## Work task
Repeat the text of every record below with no changes, and leave the pictures out of your answer.

(Dataset entries)
-- -- --

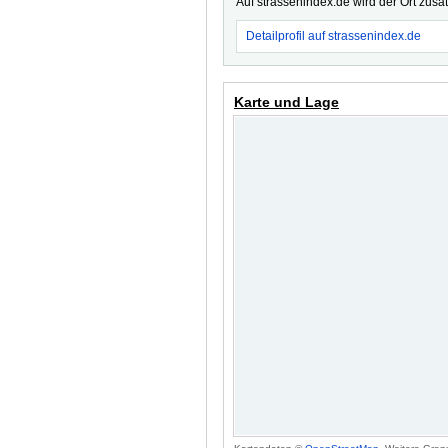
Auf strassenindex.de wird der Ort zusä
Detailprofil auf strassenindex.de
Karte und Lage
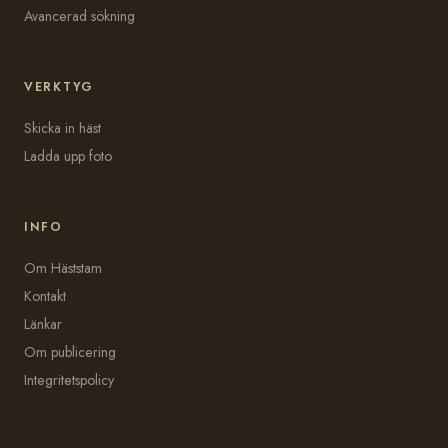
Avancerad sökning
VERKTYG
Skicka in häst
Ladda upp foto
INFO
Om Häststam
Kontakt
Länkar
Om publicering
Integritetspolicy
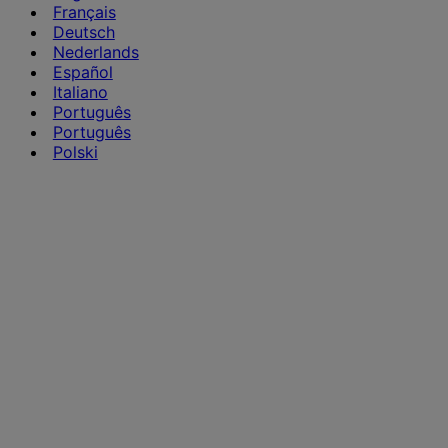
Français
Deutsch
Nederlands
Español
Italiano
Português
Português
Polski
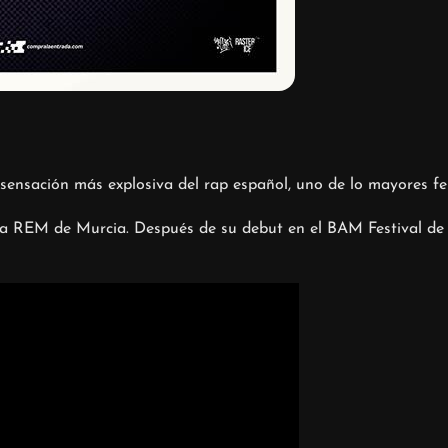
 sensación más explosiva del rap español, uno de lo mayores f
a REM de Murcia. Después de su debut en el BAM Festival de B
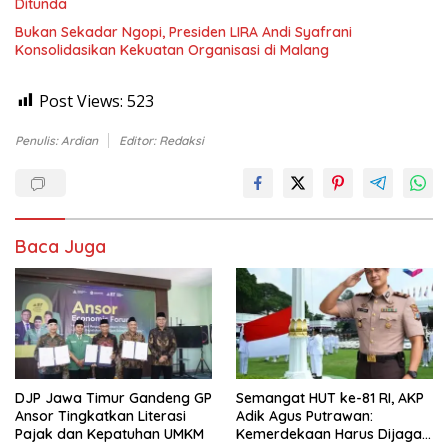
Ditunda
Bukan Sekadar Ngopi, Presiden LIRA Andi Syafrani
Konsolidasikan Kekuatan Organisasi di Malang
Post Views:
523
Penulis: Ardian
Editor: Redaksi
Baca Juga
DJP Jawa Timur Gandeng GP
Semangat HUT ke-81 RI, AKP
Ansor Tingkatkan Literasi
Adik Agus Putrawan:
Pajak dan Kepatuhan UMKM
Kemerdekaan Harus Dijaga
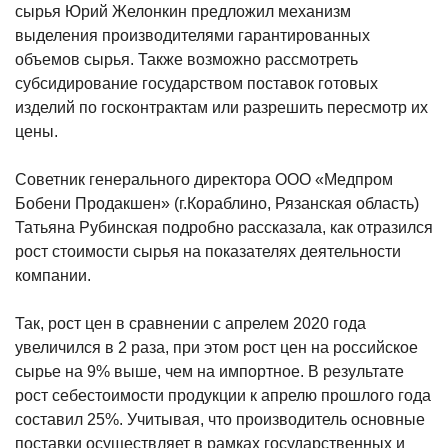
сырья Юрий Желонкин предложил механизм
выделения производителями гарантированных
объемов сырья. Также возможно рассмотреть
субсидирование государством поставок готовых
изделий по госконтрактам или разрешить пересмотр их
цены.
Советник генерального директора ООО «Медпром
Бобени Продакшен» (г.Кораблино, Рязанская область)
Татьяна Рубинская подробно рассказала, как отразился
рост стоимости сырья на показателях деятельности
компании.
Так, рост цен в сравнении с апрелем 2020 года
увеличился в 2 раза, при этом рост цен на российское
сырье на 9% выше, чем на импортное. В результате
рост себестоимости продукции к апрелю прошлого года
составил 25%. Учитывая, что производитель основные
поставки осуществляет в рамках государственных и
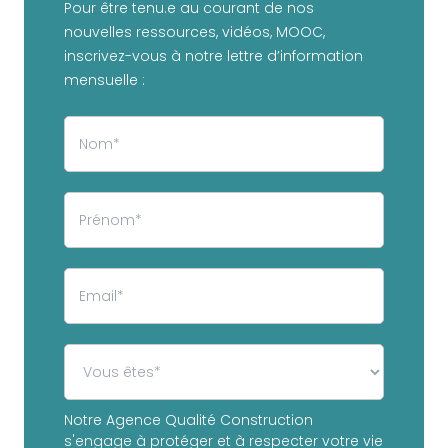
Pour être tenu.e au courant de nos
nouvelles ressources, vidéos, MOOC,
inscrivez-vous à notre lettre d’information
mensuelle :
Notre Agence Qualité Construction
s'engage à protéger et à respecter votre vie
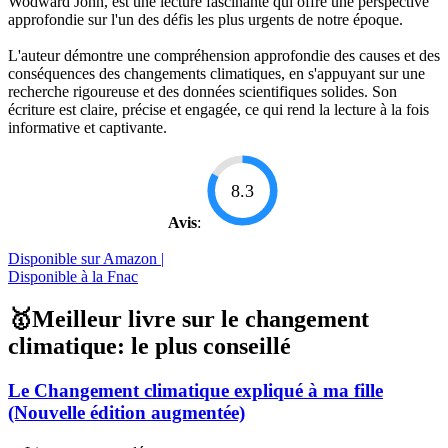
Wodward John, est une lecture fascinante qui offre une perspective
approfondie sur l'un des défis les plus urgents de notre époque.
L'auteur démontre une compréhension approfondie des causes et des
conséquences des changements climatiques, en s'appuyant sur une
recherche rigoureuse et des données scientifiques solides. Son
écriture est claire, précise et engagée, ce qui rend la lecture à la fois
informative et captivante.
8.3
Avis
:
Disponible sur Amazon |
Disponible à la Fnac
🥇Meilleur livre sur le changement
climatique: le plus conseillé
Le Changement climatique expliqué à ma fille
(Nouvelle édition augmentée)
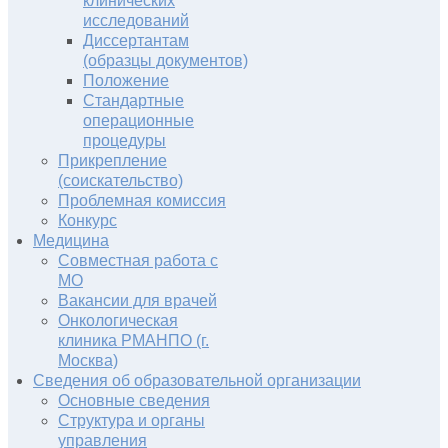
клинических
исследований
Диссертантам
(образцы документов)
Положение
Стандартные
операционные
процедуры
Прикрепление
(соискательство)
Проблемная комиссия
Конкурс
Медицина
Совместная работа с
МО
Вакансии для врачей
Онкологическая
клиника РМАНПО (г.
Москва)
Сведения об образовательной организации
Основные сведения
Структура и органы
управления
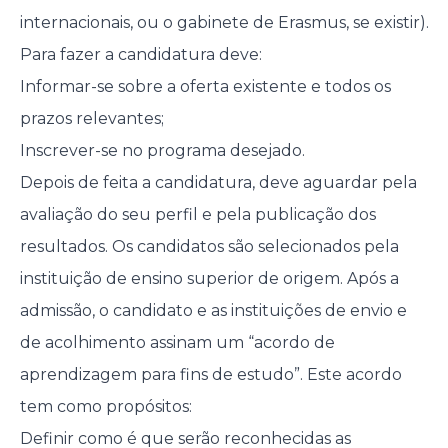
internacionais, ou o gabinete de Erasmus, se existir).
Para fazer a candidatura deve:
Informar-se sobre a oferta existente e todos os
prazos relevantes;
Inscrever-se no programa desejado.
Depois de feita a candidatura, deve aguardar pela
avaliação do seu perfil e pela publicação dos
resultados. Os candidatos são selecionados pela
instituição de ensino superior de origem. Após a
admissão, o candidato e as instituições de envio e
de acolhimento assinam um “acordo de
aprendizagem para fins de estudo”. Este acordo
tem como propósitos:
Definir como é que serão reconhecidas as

-- -- --

## Answer area
Auf strassenindex.de wird der Ort zusä
Detailprofil auf strassenindex.de
Karte und Lage
Avancerad sökning
VERKTYG
Skicka in häst
Ladda upp foto
INFO
Om Häststam
Kontakt
Länkar
Om publicering
Integritetspolicy
Français
Deutsch
Nederlands
Español
Italiano
Português
Português
Polski
 sensación más explosiva del rap español, uno de lo mayores f
a REM de Murcia. Después de su debut en el BAM Festival de B
Ditunda
Bukan Sekadar Ngopi, Presiden LIRA Andi Syafrani
Konsolidasikan Kekuatan Organisasi di Malang
Post Views:
523
Penulis: Ardian
Editor: Redaksi
Baca Juga
DJP Jawa Timur Gandeng GP
Semangat HUT ke-81 RI, AKP
Ansor Tingkatkan Literasi
Adik Agus Putrawan:
Pajak dan Kepatuhan UMKM
Kemerdekaan Harus Dijaga
сырья Юрий Желонкин предложил механизм
выделения производителями гарантированных
объемов сырья. Также возможно рассмотреть
субсидирование государством поставок готовых
изделий по госконтрактам или разрешить пересмотр их
цены.
Советник генерального директора ООО «Медпром
Бобени Продакшен» (г.Кораблино, Рязанская область)
Татьяна Рубинская подробно рассказала, как отразился
рост стоимости сырья на показателях деятельности
компании.
Так, рост цен в сравнении с апрелем 2020 года
увеличился в 2 раза, при этом рост цен на российское
сырье на 9% выше, чем на импортное. В результате
рост себестоимости продукции к апрелю прошлого года
составил 25%. Учитывая, что производитель основные
поставки осуществляет в рамках государственных и
Pour être tenu.e au courant de nos
nouvelles ressources, vidéos, MOOC,
inscrivez-vous à notre lettre d’information
mensuelle :
Notre Agence Qualité Construction
s'engage à protéger et à respecter votre vie
Wodward John, est une lecture fascinante qui offre une perspective
approfondie sur l'un des défis les plus urgents de notre époque.
L'auteur démontre une compréhension approfondie des causes et des
conséquences des changements climatiques, en s'appuyant sur une
recherche rigoureuse et des données scientifiques solides. Son
écriture est claire, précise et engagée, ce qui rend la lecture à la fois
informative et captivante.
8.3
Avis
:
Disponible sur Amazon |
Disponible à la Fnac
🥇Meilleur livre sur le changement
climatique: le plus conseillé
Le Changement climatique expliqué à ma fille
(Nouvelle édition augmentée)
клинических
исследований
Диссертантам
(образцы документов)
Положение
Стандартные
операционные
процедуры
Прикрепление
(соискательство)
Проблемная комиссия
Конкурс
Медицина
Совместная работа с
МО
Вакансии для врачей
Онкологическая
клиника РМАНПО (г.
Москва)
Сведения об образовательной организации
Основные сведения
Структура и органы
управления
internacionais, ou o gabinete de Erasmus, se existir).
Para fazer a candidatura deve:
Informar-se sobre a oferta existente e todos os
prazos relevantes;
Inscrever-se no programa desejado.
Depois de feita a candidatura, deve aguardar pela
avaliação do seu perfil e pela publicação dos
resultados. Os candidatos são selecionados pela
instituição de ensino superior de origem. Após a
admissão, o candidato e as instituições de envio e
de acolhimento assinam um “acordo de
aprendizagem para fins de estudo”. Este acordo
tem como propósitos:
Definir como é que serão reconhecidas as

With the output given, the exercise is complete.